NOTABLE WORKS REVIEW: “Know Your Code” by Ramsey Campbell
NOTABLE WORKS
REVIEW: “Know Your Code” by Ramsey Campbell
Reviewed by Penny Jones.
Short story published in Chiral Mad 3: An anthology of psychological horror, edited by Michael Bailey, published by Written Backwards.
Trigger Warning: This article addresses mental health.
Synopsis: A retired teacher encounters a down-on-his-luck former student at the cash dispenser, prompting him to change his security numbers in a tale of spiralling paranoia and memory loss.
The horror you feel reading Ramsey Campbell’s story “Know Your Code” may be a quiet, creeping horror, but it is one that we all feel. In the story, as in our own lives, it is an insidious horror that sneaks up on us, often catching us unaware. In his story Campbell makes us think, what is worse: the loss of a loved one to dementia, or your own mind failing you. Are you following the same awful path as your wife, or is it the strain and stresses of caring for her, protecting her; not wanting to lose what little you have left of each other. And this is what this story is ultimately about loss. Loss of ourselves, of loved ones, of our memories and histories, of our place in society. Campbell’s story is exquisitely written and nuanced. If the horror of our own minds isn’t enough, he also shines a light on the prejudices of our society, both conscious and subconscious. Campbell shows us how even the “simple” changes, which are made to make our lives “easier”, have a huge impact on those who are often the most vulnerable in our society. What is innovative for a business, can be just another trial for their customers. Then if the horror of ourselves and the horror of society isn’t enough, Campbell rips the carpet out from under you at the end of the story.

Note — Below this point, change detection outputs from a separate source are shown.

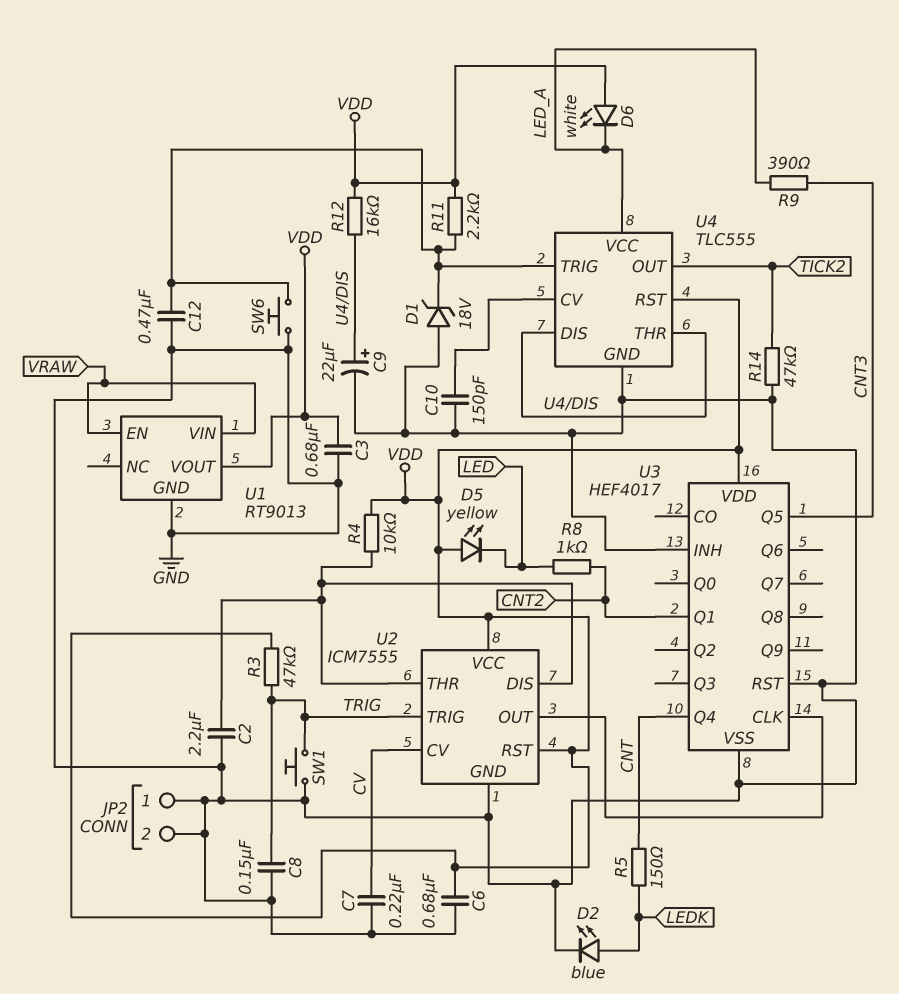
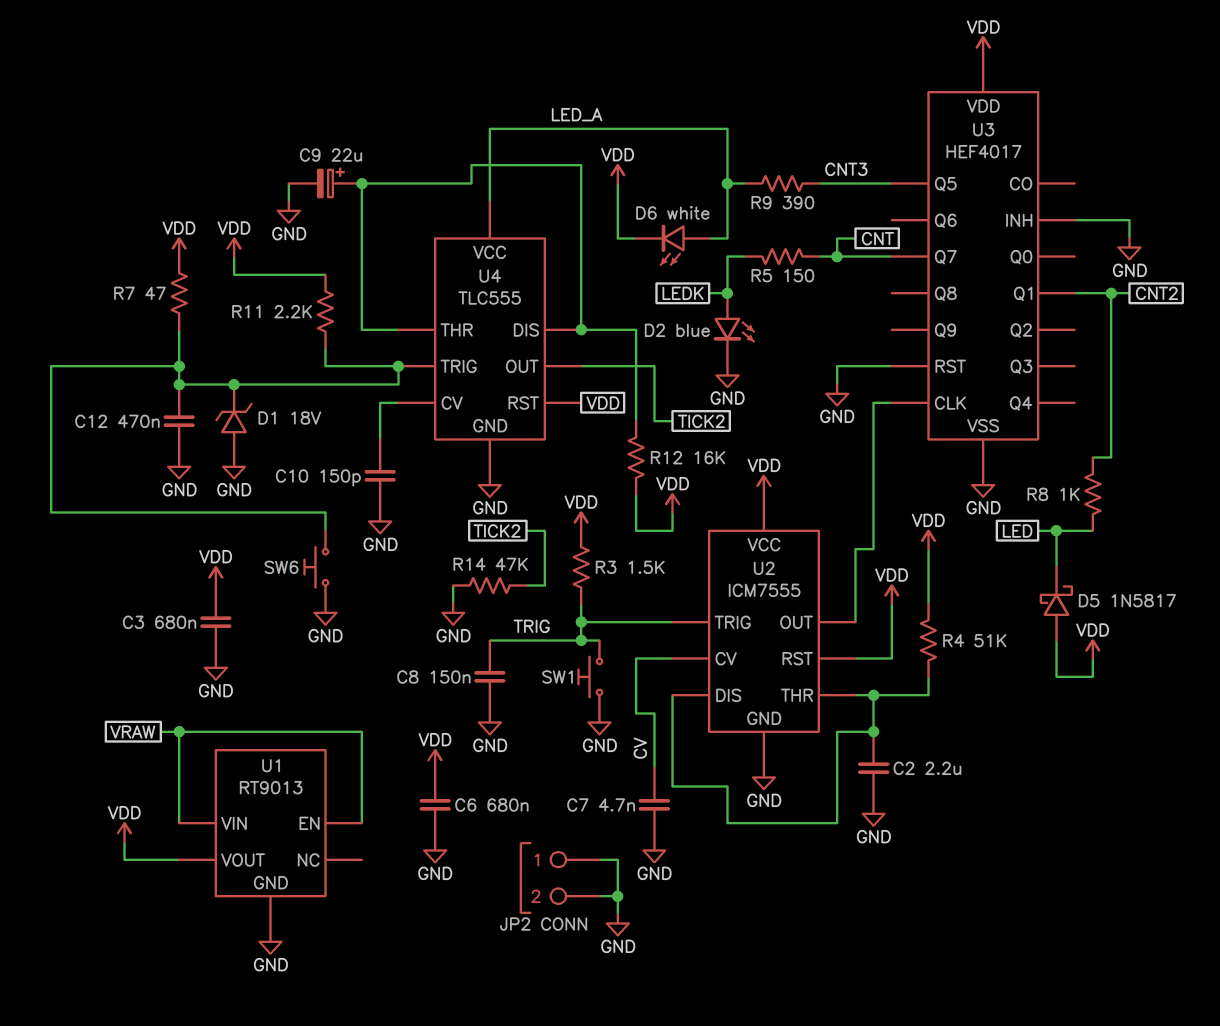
C7: 220nF (CV, GND) -> 4.7nF (CV, GND)
D5: LED yellow (A VDD, K LED) -> schottky 1N5817 (A VDD, K LED)
D6: LED white (A VDD, K LED_A) -> LED white (A LED_A, K VDD)
R3: 47k (TRIG, VDD) -> 1.5k (TRIG, VDD)
R4: 10k (U2/DIS, VDD) -> 51k (U2/DIS, VDD)
R7: none -> 47 (U4/TRIG, VDD)
U3 pin Q4: CNT -> none
U3 pin Q7: none -> CNT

“Know Your Code” may not be what you traditionally think of when you think of visceral horror, but for me this story is body horror. As what do you have left once you have lost yourself.
Penny Jones knew she was a writer when she started to talk about herself in the third person (her family knew when Santa bought her a typewriter for Christmas when she was three). Penny’s debut collection “Suffer Little Children” published by Black Shuck Books was shortlisted for the 2020 British Fantasy Award for Best Newcomer, and her short story “Dendrochronology” published by Hersham Horror was shortlisted for the 2020 British Fantasy Award for Best Short Story. Her novella “Matryoshka” published by Hersham Horror was shortlisted for the 2022 British Fantasy Award for Best Novella. And her second collection “Behind a Broken Smile” published by Black Shuck Books was shortlisted for the 2023 British Fantasy Award for Best Collection.
She loves reading and will read pretty much anything you put in front of her, but her favourite authors are Stephen King, Shirley Jackson and John Wyndham. In fact Penny only got into writing to buy books, when she realised that there wasn’t that much money in writing she stayed for the cake. You can find Penny at www.penny-jones.com
Ramsey Campbell (born 4 January 1946) is an English horror fiction writer, editor and critic who has been writing for well over fifty years. He is the author of over 30 novels and
hundreds of short stories, many of them winners of literary awards. Three of his novels have been adapted into films.
Since he first came to prominence in the mid-1960s, critics have cited Campbell as one of the leading writers in his field: T.E.D. Klein has written that “Campbell reigns supreme in the field today”, and Robert Hadji has described him as “perhaps the finest living exponent of the British weird fiction tradition”, while S. T. Joshi stated, “future generations will regard him as the leading horror writer of our generation, every bit the equal of Lovecraft or Blackwood.” In a 2021 appreciation of his collected works, The Washington Post said: “Taken together, they constitute one of the monumental accomplishments of modern popular fiction.” Bio from Wikipedia, the free encyclopedia.
Ramsey Campbell is the winner of four World Fantasy Awards, eleven British Fantasy Awards, the Horror Writers of America Lifetime Achievement Award, the World Horror Convention’s Grand Master Award and many other honours in the horror and fantasy fields. He is the only living horror writer to appear in the Oxford Companion to English Literature.